Dataset items
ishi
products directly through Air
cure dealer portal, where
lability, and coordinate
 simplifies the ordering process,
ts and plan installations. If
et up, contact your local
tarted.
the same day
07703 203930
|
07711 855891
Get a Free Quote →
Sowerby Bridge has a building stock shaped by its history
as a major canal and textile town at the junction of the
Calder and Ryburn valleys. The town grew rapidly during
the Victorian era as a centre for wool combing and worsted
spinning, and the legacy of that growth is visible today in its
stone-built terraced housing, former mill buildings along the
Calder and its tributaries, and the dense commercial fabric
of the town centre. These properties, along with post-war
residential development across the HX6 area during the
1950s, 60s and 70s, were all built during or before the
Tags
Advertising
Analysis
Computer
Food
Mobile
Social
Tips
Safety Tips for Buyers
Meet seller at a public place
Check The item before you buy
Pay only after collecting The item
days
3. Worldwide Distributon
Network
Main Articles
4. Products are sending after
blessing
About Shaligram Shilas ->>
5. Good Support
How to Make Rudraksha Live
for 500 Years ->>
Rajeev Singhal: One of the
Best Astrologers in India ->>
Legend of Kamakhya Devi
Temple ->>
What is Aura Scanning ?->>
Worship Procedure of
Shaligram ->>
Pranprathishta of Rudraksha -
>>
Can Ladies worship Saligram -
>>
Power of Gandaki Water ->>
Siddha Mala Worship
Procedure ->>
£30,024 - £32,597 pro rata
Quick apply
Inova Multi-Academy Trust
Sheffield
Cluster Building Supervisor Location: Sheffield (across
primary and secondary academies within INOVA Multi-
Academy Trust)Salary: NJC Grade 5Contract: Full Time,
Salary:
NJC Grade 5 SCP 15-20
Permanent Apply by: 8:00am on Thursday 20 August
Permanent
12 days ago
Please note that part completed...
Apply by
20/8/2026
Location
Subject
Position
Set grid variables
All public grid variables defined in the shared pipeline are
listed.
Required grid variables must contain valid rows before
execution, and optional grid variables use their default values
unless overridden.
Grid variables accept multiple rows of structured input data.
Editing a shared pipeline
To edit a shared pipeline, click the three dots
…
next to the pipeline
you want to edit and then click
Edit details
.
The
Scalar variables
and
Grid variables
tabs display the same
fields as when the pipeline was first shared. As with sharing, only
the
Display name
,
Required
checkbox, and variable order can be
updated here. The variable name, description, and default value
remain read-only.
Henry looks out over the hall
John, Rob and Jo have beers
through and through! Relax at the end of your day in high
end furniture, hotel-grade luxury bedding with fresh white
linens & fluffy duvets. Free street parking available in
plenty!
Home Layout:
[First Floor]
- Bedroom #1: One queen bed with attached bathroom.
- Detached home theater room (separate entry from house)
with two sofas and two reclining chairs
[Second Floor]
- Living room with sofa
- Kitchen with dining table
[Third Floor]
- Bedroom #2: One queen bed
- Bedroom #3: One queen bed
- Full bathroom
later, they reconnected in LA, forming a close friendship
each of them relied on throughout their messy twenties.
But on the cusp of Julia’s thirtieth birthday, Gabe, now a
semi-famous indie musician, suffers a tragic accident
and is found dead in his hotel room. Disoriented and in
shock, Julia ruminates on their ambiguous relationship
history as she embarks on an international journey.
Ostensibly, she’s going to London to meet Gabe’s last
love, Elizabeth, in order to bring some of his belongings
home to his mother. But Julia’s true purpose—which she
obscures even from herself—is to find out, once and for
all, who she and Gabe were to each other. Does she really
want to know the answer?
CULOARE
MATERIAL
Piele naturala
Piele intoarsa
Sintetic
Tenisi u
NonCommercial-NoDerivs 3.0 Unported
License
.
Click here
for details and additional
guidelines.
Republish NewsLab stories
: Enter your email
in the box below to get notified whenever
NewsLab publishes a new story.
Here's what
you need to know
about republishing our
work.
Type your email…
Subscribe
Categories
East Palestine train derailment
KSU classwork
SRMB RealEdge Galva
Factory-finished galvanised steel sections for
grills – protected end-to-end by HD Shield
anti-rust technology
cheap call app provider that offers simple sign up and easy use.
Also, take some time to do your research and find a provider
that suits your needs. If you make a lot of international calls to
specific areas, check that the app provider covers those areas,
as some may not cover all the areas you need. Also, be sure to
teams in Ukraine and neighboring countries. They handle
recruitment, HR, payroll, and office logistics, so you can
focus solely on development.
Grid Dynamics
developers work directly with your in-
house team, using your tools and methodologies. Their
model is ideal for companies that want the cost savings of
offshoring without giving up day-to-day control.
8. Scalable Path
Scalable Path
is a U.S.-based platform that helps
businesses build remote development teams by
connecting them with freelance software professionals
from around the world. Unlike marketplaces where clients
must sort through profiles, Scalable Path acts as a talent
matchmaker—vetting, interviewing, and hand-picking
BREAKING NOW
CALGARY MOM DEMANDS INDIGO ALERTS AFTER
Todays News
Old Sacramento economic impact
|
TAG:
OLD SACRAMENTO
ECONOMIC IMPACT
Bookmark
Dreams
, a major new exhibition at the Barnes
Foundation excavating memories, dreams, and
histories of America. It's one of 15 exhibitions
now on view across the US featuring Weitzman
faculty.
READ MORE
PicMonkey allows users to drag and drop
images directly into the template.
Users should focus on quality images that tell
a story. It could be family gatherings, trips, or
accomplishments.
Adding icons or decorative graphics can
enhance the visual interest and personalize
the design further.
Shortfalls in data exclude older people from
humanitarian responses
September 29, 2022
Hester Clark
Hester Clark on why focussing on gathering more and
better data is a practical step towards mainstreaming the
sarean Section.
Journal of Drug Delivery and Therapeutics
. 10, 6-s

» Assigned task: All lines of the data above must be returned exactly.

» Result:
ishi
products directly through Air
cure dealer portal, where
lability, and coordinate
 simplifies the ordering process,
ts and plan installations. If
et up, contact your local
tarted.
the same day
07703 203930
|
07711 855891
Get a Free Quote →
Sowerby Bridge has a building stock shaped by its history
as a major canal and textile town at the junction of the
Calder and Ryburn valleys. The town grew rapidly during
the Victorian era as a centre for wool combing and worsted
spinning, and the legacy of that growth is visible today in its
stone-built terraced housing, former mill buildings along the
Calder and its tributaries, and the dense commercial fabric
of the town centre. These properties, along with post-war
residential development across the HX6 area during the
1950s, 60s and 70s, were all built during or before the
Tags
Advertising
Analysis
Computer
Food
Mobile
Social
Tips
Safety Tips for Buyers
Meet seller at a public place
Check The item before you buy
Pay only after collecting The item
days
3. Worldwide Distributon
Network
Main Articles
4. Products are sending after
blessing
About Shaligram Shilas ->>
5. Good Support
How to Make Rudraksha Live
for 500 Years ->>
Rajeev Singhal: One of the
Best Astrologers in India ->>
Legend of Kamakhya Devi
Temple ->>
What is Aura Scanning ?->>
Worship Procedure of
Shaligram ->>
Pranprathishta of Rudraksha -
>>
Can Ladies worship Saligram -
>>
Power of Gandaki Water ->>
Siddha Mala Worship
Procedure ->>
£30,024 - £32,597 pro rata
Quick apply
Inova Multi-Academy Trust
Sheffield
Cluster Building Supervisor Location: Sheffield (across
primary and secondary academies within INOVA Multi-
Academy Trust)Salary: NJC Grade 5Contract: Full Time,
Salary:
NJC Grade 5 SCP 15-20
Permanent Apply by: 8:00am on Thursday 20 August
Permanent
12 days ago
Please note that part completed...
Apply by
20/8/2026
Location
Subject
Position
Set grid variables
All public grid variables defined in the shared pipeline are
listed.
Required grid variables must contain valid rows before
execution, and optional grid variables use their default values
unless overridden.
Grid variables accept multiple rows of structured input data.
Editing a shared pipeline
To edit a shared pipeline, click the three dots
…
next to the pipeline
you want to edit and then click
Edit details
.
The
Scalar variables
and
Grid variables
tabs display the same
fields as when the pipeline was first shared. As with sharing, only
the
Display name
,
Required
checkbox, and variable order can be
updated here. The variable name, description, and default value
remain read-only.
Henry looks out over the hall
John, Rob and Jo have beers
through and through! Relax at the end of your day in high
end furniture, hotel-grade luxury bedding with fresh white
linens & fluffy duvets. Free street parking available in
plenty!
Home Layout:
[First Floor]
- Bedroom #1: One queen bed with attached bathroom.
- Detached home theater room (separate entry from house)
with two sofas and two reclining chairs
[Second Floor]
- Living room with sofa
- Kitchen with dining table
[Third Floor]
- Bedroom #2: One queen bed
- Bedroom #3: One queen bed
- Full bathroom
later, they reconnected in LA, forming a close friendship
each of them relied on throughout their messy twenties.
But on the cusp of Julia’s thirtieth birthday, Gabe, now a
semi-famous indie musician, suffers a tragic accident
and is found dead in his hotel room. Disoriented and in
shock, Julia ruminates on their ambiguous relationship
history as she embarks on an international journey.
Ostensibly, she’s going to London to meet Gabe’s last
love, Elizabeth, in order to bring some of his belongings
home to his mother. But Julia’s true purpose—which she
obscures even from herself—is to find out, once and for
all, who she and Gabe were to each other. Does she really
want to know the answer?
CULOARE
MATERIAL
Piele naturala
Piele intoarsa
Sintetic
Tenisi u
NonCommercial-NoDerivs 3.0 Unported
License
.
Click here
for details and additional
guidelines.
Republish NewsLab stories
: Enter your email
in the box below to get notified whenever
NewsLab publishes a new story.
Here's what
you need to know
about republishing our
work.
Type your email…
Subscribe
Categories
East Palestine train derailment
KSU classwork
SRMB RealEdge Galva
Factory-finished galvanised steel sections for
grills – protected end-to-end by HD Shield
anti-rust technology
cheap call app provider that offers simple sign up and easy use.
Also, take some time to do your research and find a provider
that suits your needs. If you make a lot of international calls to
specific areas, check that the app provider covers those areas,
as some may not cover all the areas you need. Also, be sure to
teams in Ukraine and neighboring countries. They handle
recruitment, HR, payroll, and office logistics, so you can
focus solely on development.
Grid Dynamics
developers work directly with your in-
house team, using your tools and methodologies. Their
model is ideal for companies that want the cost savings of
offshoring without giving up day-to-day control.
8. Scalable Path
Scalable Path
is a U.S.-based platform that helps
businesses build remote development teams by
connecting them with freelance software professionals
from around the world. Unlike marketplaces where clients
must sort through profiles, Scalable Path acts as a talent
matchmaker—vetting, interviewing, and hand-picking
BREAKING NOW
CALGARY MOM DEMANDS INDIGO ALERTS AFTER
Todays News
Old Sacramento economic impact
|
TAG:
OLD SACRAMENTO
ECONOMIC IMPACT
Bookmark
Dreams
, a major new exhibition at the Barnes
Foundation excavating memories, dreams, and
histories of America. It's one of 15 exhibitions
now on view across the US featuring Weitzman
faculty.
READ MORE
PicMonkey allows users to drag and drop
images directly into the template.
Users should focus on quality images that tell
a story. It could be family gatherings, trips, or
accomplishments.
Adding icons or decorative graphics can
enhance the visual interest and personalize
the design further.
Shortfalls in data exclude older people from
humanitarian responses
September 29, 2022
Hester Clark
Hester Clark on why focussing on gathering more and
better data is a practical step towards mainstreaming the
sarean Section.
Journal of Drug Delivery and Therapeutics
. 10, 6-s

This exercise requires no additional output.